In Waves is on a constant mission to compliment a kind of moderately, but smartly varied instant-intensity. The tracks surely do bring without exception the everyday average metalcore urge to crave and reek accessibility with a tint of angst-spiced melancholy trustily embedded, yet the premiere benefits of this LP are a ripe sense of balance and the pure musculature musical skill it relentlessly showcases its elements with. The album manages to deliver individual components that paint well defined limbs on a body that is doubtlessly capable to express dignity, despite the ubiquitous presence of a pretty sub-dimensional, and frankly, almost weightless vocal performance. In Waves, while it certainly speaks one language and one language only, speaks that one pretty fluently. Trivium's latest does everything in its power to carve out the realized concept of the so called catchy tune using the premiere tools and various moods of extreme metal, but the question remains if it's sufficient to praise the bitchslap to the face. Read on to find out how this determination works in a practical sense on Trivium's latest spin to date.



Thank Heaven and Hell for the band's compositional techniques and abilities, the one and only essential component-group that separates this spin from the salivated hive subconscious flattered by the genre's less eminent practitioners. As result of taking the trade - and you, with this act -(un)dead serious, Trivium makes sure to not come up with anything that is not worth presenting to a set of legit ears, and only the one who is currently calibrated to hate eternally, reigns as the reflection that is likely to reject the flamboyant, serious fabric this record successfully declares itself as.

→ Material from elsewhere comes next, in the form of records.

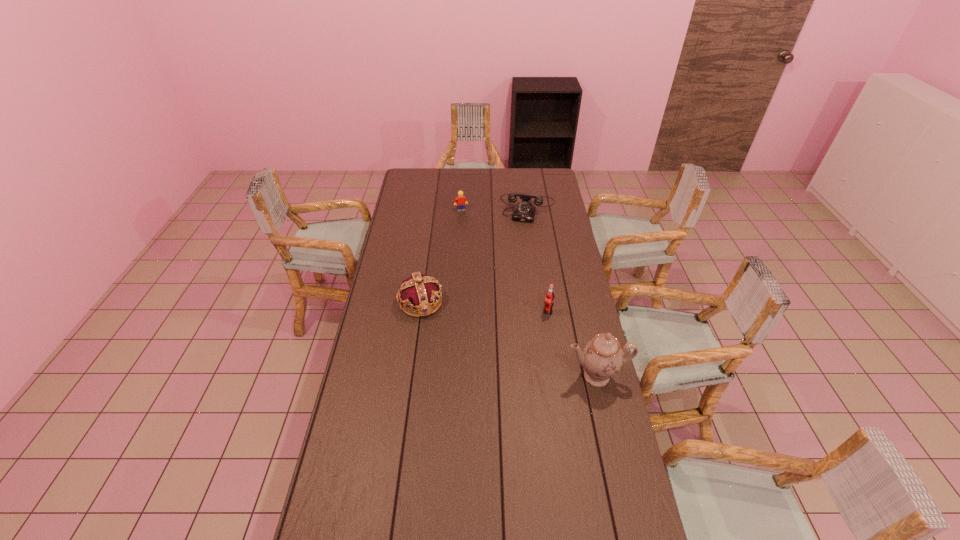
Locate an element on the screen. This screenshot has height=540, width=960. soda bottle positioned at the right edge is located at coordinates (549, 297).

You are a GUI agent. You are given a task and a screenshot of the screen. Output one action in this format:
    pyautogui.click(x=<x>, y=<y>)
    Task: Click on the free location at the far edge of the desktop
    The width and height of the screenshot is (960, 540).
    Given the screenshot: What is the action you would take?
    pyautogui.click(x=449, y=182)

Where is `vacant space at the near edge`? The width and height of the screenshot is (960, 540). vacant space at the near edge is located at coordinates (446, 536).

Find the location of a particular element. The height and width of the screenshot is (540, 960). vacant space at the left edge is located at coordinates (400, 346).

Find the location of a particular element. vacant region at the right edge of the desktop is located at coordinates (558, 368).

Find the location of a particular element. The image size is (960, 540). vacant space at the far right corner is located at coordinates (553, 187).

Identify the location of free space between the fourth object from right to left and the leftmost object. This screenshot has width=960, height=540. (441, 256).

This screenshot has height=540, width=960. I want to click on free area in between the nearest object and the telephone, so click(x=563, y=293).

The height and width of the screenshot is (540, 960). In order to click on vacant space that is in between the crown and the Lego in this screenshot , I will do `click(441, 256)`.

Find the location of a particular element. Image resolution: width=960 pixels, height=540 pixels. empty location between the second object from left to right and the telephone is located at coordinates (494, 210).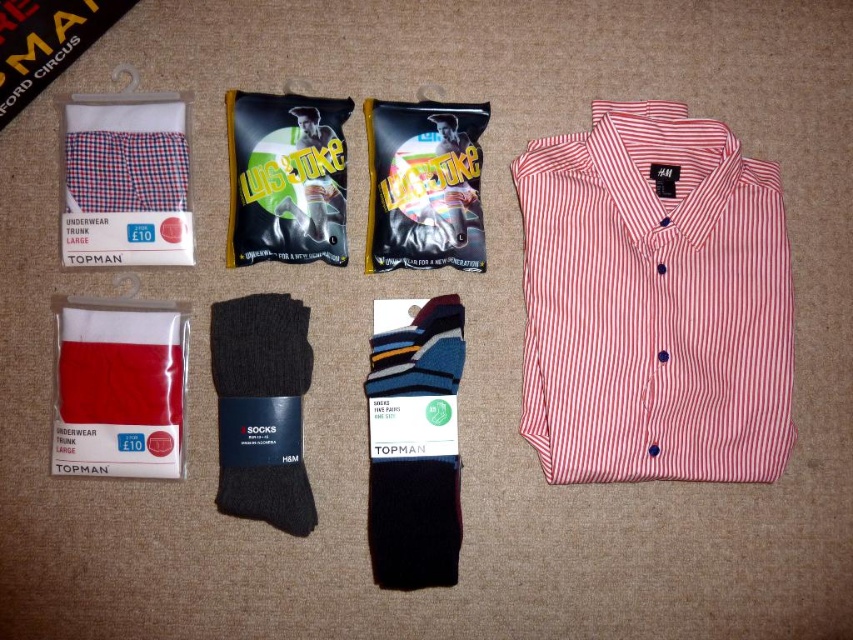
You are organizing a clothing store and need to place the checkered fabric underwear trunk at upper left. According to the layout, where should you position it relative to the other items?

The checkered fabric underwear trunk at upper left is located at point (125,182), so you should position it at that coordinate relative to the other items.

The tracks are consisting of smartly varied, organically connected elements that always pack the readiness either to give the vibe to bang the head over, or to invite you to immerse yourself into your favorite secretive frustrations, yet the verses, choruses, breakdowns all tend to have the ability to affect your awareness in a dramatic and much welcomed fashion. Funnily enough, the band ventures unto quite WTF?!-grade death metal territory on occasions, blast beating the remnants of your puny psyche away for half a minute or so. These moments are rare to come by though, and, strangely, this but-a-tint of pronounced death metal presence is absolutely refreshing to see, simply because they are now being partnered up with less aggressive, though not a tad less efficient metal methods.

While the spin is a pretty functional and strong delivery as an instrumental contribution, its decent and relatively rare to find sing-range vocals are heavily afflicted by this terrible metalcore urge to scream away stuff using the "now let's imitate how a half-beheaded bonobo on fire while in a free fall would scream this line" tradition. If metalcorish screaming is still your thing, then you will have a set of whole galaxies to stimulate your most private spaces over, but, if metalcorish screaming is getting tiresome to you, then know that Trivium's In Waves features strong enough of instrumental and compositional content - MUSICAL content - to make this evident flaw of bonobo screaming tolerable. Strangely and luckily enough, this reigns as a solid metalcore output, one that raises the bar of the genre via the act of claiming and refining the dignity of it. Trivium's In Waves is metalcore done seriously, and, as such, you have no other option than to take it serious.